→ Texto proporcionado:
Los europeos nos hemos acostumbrado a ir de crisis en crisis y a sentirnos satisfechos con solo sobrevivirlas. En estos últimos diecisiete años, la sucesión de amenazas existenciales a la integración europea ha sido impresionante: amenaza de derrumbe de la moneda común, migraciones descontroladas, Brexit, pandemia e invasión rusa de Ucrania. Con Donald Trump, la sexta crisis ha llegado al viejo continente y afecta nada menos que a su seguridad y defensa, su economía y la salud de sus democracias, tanto nacionales como supranacional.
Esta vez, sin embargo, no vale con el despliegue de tácticas defensivas frente a los aranceles, el imperativo estadounidense de desregular el ámbito tecnológico, el debilitamiento del vínculo transatlántico y la apuesta de Washington por el populismo y el liderazgo de los llamados hombres fuertes. Trump es un acelerador de un cambio del orden mundial hacia un escenario caótico y peligroso, basado en la rivalidad entre potencias y el regreso del uso de la fuerza como instrumento preferente de la política internacional. Los europeos no están preparados para mantener su nivel de vida y su civilización en este panorama geopolítico. Esta vez tienen que hacer algo más que improvisar algunas medidas de emergencia. Por supuesto mientras tanto todos los acomodos y adaptaciones pragmáticas son necesarios, pero no suficientes.

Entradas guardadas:
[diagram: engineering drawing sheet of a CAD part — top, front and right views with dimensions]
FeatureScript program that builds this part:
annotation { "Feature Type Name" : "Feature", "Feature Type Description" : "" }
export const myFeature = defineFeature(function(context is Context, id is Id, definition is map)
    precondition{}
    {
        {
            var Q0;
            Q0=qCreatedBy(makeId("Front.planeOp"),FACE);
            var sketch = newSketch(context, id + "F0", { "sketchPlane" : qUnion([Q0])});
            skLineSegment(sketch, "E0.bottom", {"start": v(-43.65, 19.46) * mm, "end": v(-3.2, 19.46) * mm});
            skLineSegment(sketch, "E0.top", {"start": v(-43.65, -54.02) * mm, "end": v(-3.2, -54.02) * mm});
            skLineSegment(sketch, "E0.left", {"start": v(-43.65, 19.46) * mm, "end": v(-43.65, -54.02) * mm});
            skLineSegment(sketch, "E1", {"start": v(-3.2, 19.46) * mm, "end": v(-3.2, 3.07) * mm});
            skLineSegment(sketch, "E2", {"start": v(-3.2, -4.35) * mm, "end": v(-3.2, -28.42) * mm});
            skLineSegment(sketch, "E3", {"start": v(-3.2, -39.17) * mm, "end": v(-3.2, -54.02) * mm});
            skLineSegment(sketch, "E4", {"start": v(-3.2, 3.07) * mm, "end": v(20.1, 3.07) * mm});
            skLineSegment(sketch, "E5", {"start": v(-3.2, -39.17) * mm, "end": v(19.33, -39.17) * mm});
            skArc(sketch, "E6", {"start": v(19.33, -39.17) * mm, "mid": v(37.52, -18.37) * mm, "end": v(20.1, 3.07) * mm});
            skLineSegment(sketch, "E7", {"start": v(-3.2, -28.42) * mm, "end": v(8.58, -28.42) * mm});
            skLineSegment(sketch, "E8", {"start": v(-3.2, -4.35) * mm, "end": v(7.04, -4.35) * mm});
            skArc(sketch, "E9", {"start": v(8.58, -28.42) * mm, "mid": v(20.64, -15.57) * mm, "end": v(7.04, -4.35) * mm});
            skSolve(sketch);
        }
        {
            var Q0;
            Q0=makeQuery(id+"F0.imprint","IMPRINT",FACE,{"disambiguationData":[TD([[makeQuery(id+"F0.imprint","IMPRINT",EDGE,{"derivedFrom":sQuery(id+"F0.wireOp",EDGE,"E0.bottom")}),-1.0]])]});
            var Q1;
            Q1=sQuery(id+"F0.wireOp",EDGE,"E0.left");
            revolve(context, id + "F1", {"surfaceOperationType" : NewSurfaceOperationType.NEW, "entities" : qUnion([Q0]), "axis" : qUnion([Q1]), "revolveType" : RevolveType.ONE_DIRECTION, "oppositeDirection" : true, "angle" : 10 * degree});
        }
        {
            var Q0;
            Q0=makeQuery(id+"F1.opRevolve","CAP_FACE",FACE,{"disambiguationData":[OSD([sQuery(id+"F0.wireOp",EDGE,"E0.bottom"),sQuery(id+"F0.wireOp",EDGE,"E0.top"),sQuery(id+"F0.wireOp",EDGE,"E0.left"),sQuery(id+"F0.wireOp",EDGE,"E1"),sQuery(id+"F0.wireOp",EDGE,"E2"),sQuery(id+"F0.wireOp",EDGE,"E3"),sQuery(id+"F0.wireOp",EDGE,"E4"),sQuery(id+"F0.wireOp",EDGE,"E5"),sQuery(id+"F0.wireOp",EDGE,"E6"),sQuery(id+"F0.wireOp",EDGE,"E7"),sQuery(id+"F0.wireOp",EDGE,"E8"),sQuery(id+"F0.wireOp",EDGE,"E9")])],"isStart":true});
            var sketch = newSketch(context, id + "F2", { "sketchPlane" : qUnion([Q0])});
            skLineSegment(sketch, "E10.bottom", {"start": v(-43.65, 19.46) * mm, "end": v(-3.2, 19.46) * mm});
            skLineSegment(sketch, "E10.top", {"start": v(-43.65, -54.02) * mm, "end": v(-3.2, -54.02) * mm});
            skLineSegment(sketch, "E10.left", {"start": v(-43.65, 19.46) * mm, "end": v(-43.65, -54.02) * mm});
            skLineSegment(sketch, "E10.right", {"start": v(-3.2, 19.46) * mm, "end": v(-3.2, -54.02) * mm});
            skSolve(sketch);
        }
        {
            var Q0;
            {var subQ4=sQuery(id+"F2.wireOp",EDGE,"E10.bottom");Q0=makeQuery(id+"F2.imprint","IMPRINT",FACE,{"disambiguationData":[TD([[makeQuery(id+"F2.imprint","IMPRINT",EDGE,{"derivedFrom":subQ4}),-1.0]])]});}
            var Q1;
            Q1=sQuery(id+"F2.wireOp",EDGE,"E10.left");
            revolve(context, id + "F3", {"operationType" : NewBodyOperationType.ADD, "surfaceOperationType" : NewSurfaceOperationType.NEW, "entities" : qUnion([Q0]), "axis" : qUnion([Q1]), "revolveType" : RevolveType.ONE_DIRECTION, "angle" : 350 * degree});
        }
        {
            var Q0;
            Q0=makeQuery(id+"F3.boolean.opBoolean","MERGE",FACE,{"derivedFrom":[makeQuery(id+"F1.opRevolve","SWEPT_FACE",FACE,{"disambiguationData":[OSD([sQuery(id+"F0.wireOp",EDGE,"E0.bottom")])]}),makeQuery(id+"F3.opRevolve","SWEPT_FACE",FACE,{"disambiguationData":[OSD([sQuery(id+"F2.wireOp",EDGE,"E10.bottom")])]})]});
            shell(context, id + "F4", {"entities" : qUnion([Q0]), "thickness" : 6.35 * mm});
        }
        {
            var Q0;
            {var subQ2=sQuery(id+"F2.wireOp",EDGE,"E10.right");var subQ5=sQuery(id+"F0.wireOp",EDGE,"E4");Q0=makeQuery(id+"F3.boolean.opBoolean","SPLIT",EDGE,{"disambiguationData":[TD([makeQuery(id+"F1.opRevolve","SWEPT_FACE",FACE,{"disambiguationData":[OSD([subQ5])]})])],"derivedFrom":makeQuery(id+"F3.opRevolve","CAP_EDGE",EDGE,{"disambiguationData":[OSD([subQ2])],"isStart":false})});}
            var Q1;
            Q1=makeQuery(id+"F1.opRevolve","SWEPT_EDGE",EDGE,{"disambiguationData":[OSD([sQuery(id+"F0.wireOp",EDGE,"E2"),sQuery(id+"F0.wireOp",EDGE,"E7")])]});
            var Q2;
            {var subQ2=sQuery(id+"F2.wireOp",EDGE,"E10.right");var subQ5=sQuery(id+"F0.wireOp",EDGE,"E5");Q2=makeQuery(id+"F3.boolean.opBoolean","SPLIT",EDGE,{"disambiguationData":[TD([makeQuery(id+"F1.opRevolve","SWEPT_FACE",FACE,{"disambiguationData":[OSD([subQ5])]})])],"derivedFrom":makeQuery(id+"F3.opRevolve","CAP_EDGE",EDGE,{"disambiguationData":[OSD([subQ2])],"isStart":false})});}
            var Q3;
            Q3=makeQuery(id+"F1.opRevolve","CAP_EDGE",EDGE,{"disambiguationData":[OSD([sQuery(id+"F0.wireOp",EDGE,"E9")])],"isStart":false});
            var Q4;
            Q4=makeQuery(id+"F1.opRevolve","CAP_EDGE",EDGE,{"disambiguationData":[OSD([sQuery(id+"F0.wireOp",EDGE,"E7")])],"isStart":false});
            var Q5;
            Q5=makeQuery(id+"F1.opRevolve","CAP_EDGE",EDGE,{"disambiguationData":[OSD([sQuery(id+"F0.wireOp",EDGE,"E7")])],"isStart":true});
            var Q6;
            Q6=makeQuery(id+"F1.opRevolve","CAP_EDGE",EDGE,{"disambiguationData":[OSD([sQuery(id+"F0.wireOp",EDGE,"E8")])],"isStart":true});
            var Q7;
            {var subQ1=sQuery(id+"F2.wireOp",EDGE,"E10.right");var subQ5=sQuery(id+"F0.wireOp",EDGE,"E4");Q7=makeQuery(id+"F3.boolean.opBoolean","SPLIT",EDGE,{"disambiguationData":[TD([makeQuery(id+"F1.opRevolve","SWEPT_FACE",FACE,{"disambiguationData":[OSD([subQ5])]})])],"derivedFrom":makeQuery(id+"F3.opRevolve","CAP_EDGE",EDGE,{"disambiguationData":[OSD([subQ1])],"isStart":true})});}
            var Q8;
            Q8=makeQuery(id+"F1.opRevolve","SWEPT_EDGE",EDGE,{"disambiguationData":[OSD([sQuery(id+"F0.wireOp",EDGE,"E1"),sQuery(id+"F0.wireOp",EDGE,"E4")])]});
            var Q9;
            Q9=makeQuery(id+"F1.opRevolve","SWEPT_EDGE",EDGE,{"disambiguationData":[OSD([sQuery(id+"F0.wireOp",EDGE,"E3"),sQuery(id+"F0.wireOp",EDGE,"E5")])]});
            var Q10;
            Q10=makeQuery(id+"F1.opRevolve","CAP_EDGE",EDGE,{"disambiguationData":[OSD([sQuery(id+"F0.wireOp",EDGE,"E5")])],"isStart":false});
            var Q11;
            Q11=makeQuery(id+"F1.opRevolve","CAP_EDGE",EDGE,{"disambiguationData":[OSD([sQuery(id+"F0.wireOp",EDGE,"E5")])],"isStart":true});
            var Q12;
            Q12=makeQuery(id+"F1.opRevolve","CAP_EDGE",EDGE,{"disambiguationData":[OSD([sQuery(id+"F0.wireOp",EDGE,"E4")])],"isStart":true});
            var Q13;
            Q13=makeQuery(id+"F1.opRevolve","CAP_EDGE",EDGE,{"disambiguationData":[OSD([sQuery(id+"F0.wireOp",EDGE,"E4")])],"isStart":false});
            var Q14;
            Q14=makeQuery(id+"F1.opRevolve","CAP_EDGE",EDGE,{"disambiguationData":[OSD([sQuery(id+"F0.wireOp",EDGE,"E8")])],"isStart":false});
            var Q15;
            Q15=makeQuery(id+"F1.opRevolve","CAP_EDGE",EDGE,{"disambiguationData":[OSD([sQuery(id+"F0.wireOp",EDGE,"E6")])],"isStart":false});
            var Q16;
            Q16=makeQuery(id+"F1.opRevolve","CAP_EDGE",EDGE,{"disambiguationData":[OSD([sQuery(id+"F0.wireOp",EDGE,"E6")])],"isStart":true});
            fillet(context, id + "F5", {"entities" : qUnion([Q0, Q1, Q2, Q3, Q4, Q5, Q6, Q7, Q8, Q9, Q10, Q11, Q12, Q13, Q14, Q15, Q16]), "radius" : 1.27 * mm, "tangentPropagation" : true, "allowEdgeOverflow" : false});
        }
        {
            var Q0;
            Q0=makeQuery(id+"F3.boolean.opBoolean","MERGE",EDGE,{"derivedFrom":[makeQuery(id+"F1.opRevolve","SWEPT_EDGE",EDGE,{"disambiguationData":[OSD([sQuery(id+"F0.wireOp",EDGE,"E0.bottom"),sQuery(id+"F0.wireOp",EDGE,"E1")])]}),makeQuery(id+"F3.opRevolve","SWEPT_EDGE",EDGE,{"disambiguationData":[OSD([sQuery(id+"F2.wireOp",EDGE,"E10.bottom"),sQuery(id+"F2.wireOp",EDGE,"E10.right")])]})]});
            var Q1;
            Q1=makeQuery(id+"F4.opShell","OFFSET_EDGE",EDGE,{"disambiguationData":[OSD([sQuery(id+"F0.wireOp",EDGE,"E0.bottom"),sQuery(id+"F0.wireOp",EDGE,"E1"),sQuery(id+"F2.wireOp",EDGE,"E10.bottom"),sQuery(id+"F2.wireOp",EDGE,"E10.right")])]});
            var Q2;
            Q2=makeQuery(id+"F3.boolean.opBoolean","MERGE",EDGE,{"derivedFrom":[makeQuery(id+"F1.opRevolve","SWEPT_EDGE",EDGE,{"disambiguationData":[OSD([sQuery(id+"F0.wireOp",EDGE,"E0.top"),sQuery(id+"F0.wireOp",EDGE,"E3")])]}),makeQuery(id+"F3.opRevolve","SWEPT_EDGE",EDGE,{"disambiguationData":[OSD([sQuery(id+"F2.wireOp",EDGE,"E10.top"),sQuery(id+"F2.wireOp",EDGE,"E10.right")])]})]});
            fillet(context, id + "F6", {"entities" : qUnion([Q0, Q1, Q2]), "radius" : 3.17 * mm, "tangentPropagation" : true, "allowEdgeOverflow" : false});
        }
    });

→ Lista de tareas:
(1) Traduzca al inglés esta oración del texto sobre las crisis de Europa: «Los europeos no están preparados para mantener su nivel de vida y su civilización en este panorama geopolítico.»
(2) Prosiga el texto sobre las crisis de Europa a partir de su última oración.
Los registros no guardan relación alguna con lo que aquí se solicita.

→ Respuestas:
(1) Europeans are not prepared to maintain their standard of living and their civilization in this geopolitical landscape.

(2)
Un gran conocedor del laberinto europeo decía hace algunos días que el problema de la UE no son las políticas, sino la política. Es decir, hay que superar los debates bizantinos en Bruselas que apenas esconden los egoísmos nacionales y repensar la toma de decisiones comunitaria para que sea más ejecutiva y eficaz. La Unión Europea está sobre-diagnosticada y no habrá defensa común -un proyecto a diez años, si todo sale bien- sin reformas previas económicas y presupuestarias, bien planteadas tanto por el Informe de Mario Draghi como el de Enrico Letta. Pero no hay que ignorar ninguna de las asignaturas pendientes, desde el refuerzo de la arquitectura de la moneda común hasta la reparación del motor económico europeo, que no es otro que el mercado interior. Es preciso evitar la tentación de fiarlo todo a proyectos aislados que distraen del resto de las políticas.